Ist denn die Verfärbung auch abhängig von der Wassertemperatur bzw. der Sonneneinstrahlung ?


----------



## Koi-Uwe (14. Juli 2010)

*AW: Koi's verlieren ihre Farbe*

Eher nicht,
aber bestimmt durch die Wasserhärte und das Futter. Obwohl ich gerade das Gefühl habe das, dass Schwarz etwas nachlässt.


----------



## Kimba95 (18. Juli 2010)

*AW: Koi's verlieren ihre Farbe*

Hallo,
es muß wohl an den Fischen selber liegen. Wir haben lt. Koi-Händler sehr gutes Futter. Der rot-weiß-schwarze hat hauptsächlich "rot" verloren und der gelbe "gelb".
Wir haben zwei neue im letzen Jahr dazu geholt (oder war es 2008?), wieder einen rot-weiß-schwarzen und einen rot-weißen. Beide haben ihre Farbe behalten und sind wunderschön.
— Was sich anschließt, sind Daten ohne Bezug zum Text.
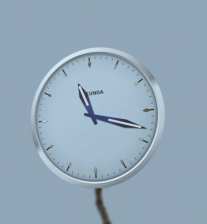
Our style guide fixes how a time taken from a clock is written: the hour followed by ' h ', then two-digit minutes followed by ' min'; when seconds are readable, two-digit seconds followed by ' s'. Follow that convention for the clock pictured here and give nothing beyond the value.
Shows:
11 h 18 min
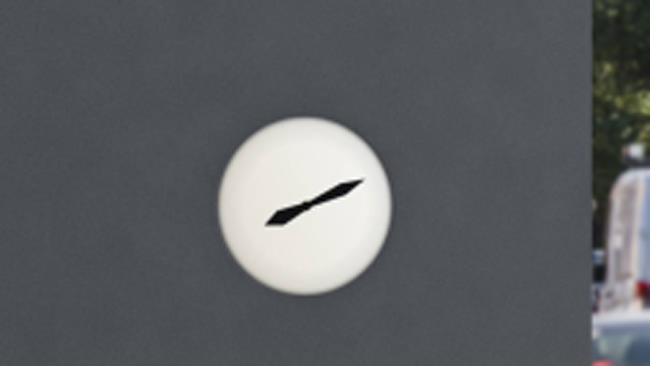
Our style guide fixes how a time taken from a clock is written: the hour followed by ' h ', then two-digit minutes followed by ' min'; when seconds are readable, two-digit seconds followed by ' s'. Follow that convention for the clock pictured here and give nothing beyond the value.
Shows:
8 h 11 min
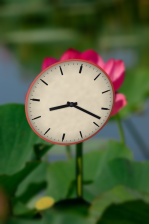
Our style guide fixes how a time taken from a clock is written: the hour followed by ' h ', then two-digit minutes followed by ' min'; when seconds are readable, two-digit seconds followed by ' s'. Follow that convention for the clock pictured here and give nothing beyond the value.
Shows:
8 h 18 min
Deshalb denke ich, dass es einfach am Fisch selber liegt.
Vor zwei Monaten kam noch ein ganz gelber dazu, mal schauen, ob er seine Farbe behält.


----------



## Schwatze (18. Juli 2010)

*AW: Koi's verlieren ihre Farbe*

Hallo,

hatte das selbe Problem, bei einen Shiro Utsuri.
das Schwarz wurde immer blasser, habe mit einen guten Freund darüber gesprochen und der meinte, ich sollte die Wasserwerte prüfen.
Besonders den GH Wert und der lag unter 6°.
Durch einen TWW habe ich die Werte stabil bekommen und nach 3 Wochen kann ich sagen,
das sich die Farben zurückbilden.
Auch das Futter habe ich komplett umgestellt, sonst hatte ich noch etwas preiswerteres Futter untergemischt, jetzt gibt es nur noch Koi Collor + 6% Spirulina.

Gruß Lutz


----------